#### WORK ITEM:
All that is wanted is the lines from the first line of the listing below through the line containing "This product is", written out exactly with pictures left out.

◆ ◆ ◆ ◆ ◆

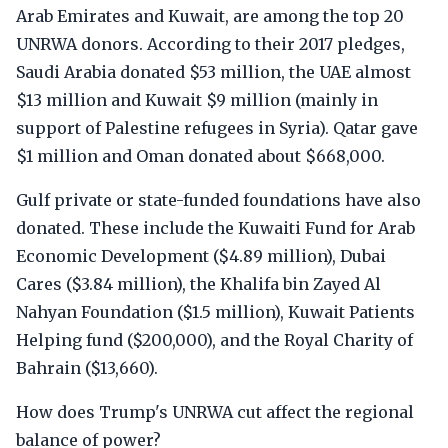
Arab Emirates and Kuwait, are among the top 20
UNRWA donors. According to their 2017 pledges,
Saudi Arabia donated $53 million, the UAE almost
$13 million and Kuwait $9 million (mainly in
support of Palestine refugees in Syria). Qatar gave
$1 million and Oman donated about $668,000.
Gulf private or state-funded foundations have also
donated. These include the Kuwaiti Fund for Arab
Economic Development ($4.89 million), Dubai
Cares ($3.84 million), the Khalifa bin Zayed Al
Nahyan Foundation ($1.5 million), Kuwait Patients
Helping fund ($200,000), and the Royal Charity of
Bahrain ($13,660).
How does Trump's UNRWA cut affect the regional
balance of power?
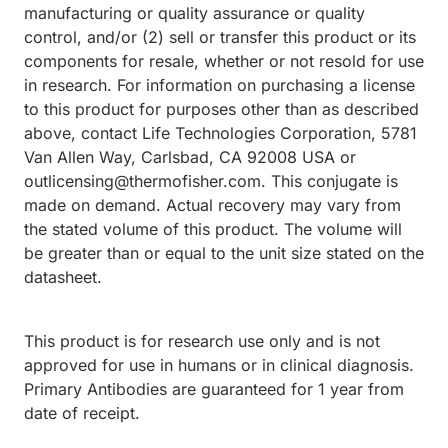
manufacturing or quality assurance or quality
control, and/or (2) sell or transfer this product or its
components for resale, whether or not resold for use
in research. For information on purchasing a license
to this product for purposes other than as described
above, contact Life Technologies Corporation, 5781
Van Allen Way, Carlsbad, CA 92008 USA or
outlicensing@thermofisher.com. This conjugate is
made on demand. Actual recovery may vary from
the stated volume of this product. The volume will
be greater than or equal to the unit size stated on the
datasheet.
This product is for research use only and is not
approved for use in humans or in clinical diagnosis.
Primary Antibodies are guaranteed for 1 year from
date of receipt.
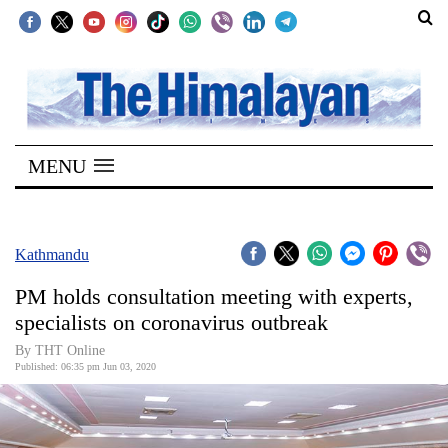
SECTIONS
Home
MENU
Kathmandu
Nepal
COVID-
Kathmandu
19
PM holds consultation meeting with experts,
Covid
specialists on coronavirus outbreak
Connect
By THT Online
Published: 06:35 pm Jun 03, 2020
World
Opinion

◆ ◆ ◆ ◆ ◆

#### OUTPUT BELOW:
Arab Emirates and Kuwait, are among the top 20
UNRWA donors. According to their 2017 pledges,
Saudi Arabia donated $53 million, the UAE almost
$13 million and Kuwait $9 million (mainly in
support of Palestine refugees in Syria). Qatar gave
$1 million and Oman donated about $668,000.
Gulf private or state-funded foundations have also
donated. These include the Kuwaiti Fund for Arab
Economic Development ($4.89 million), Dubai
Cares ($3.84 million), the Khalifa bin Zayed Al
Nahyan Foundation ($1.5 million), Kuwait Patients
Helping fund ($200,000), and the Royal Charity of
Bahrain ($13,660).
How does Trump's UNRWA cut affect the regional
balance of power?
manufacturing or quality assurance or quality
control, and/or (2) sell or transfer this product or its
components for resale, whether or not resold for use
in research. For information on purchasing a license
to this product for purposes other than as described
above, contact Life Technologies Corporation, 5781
Van Allen Way, Carlsbad, CA 92008 USA or
outlicensing@thermofisher.com. This conjugate is
made on demand. Actual recovery may vary from
the stated volume of this product. The volume will
be greater than or equal to the unit size stated on the
datasheet.
This product is for research use only and is not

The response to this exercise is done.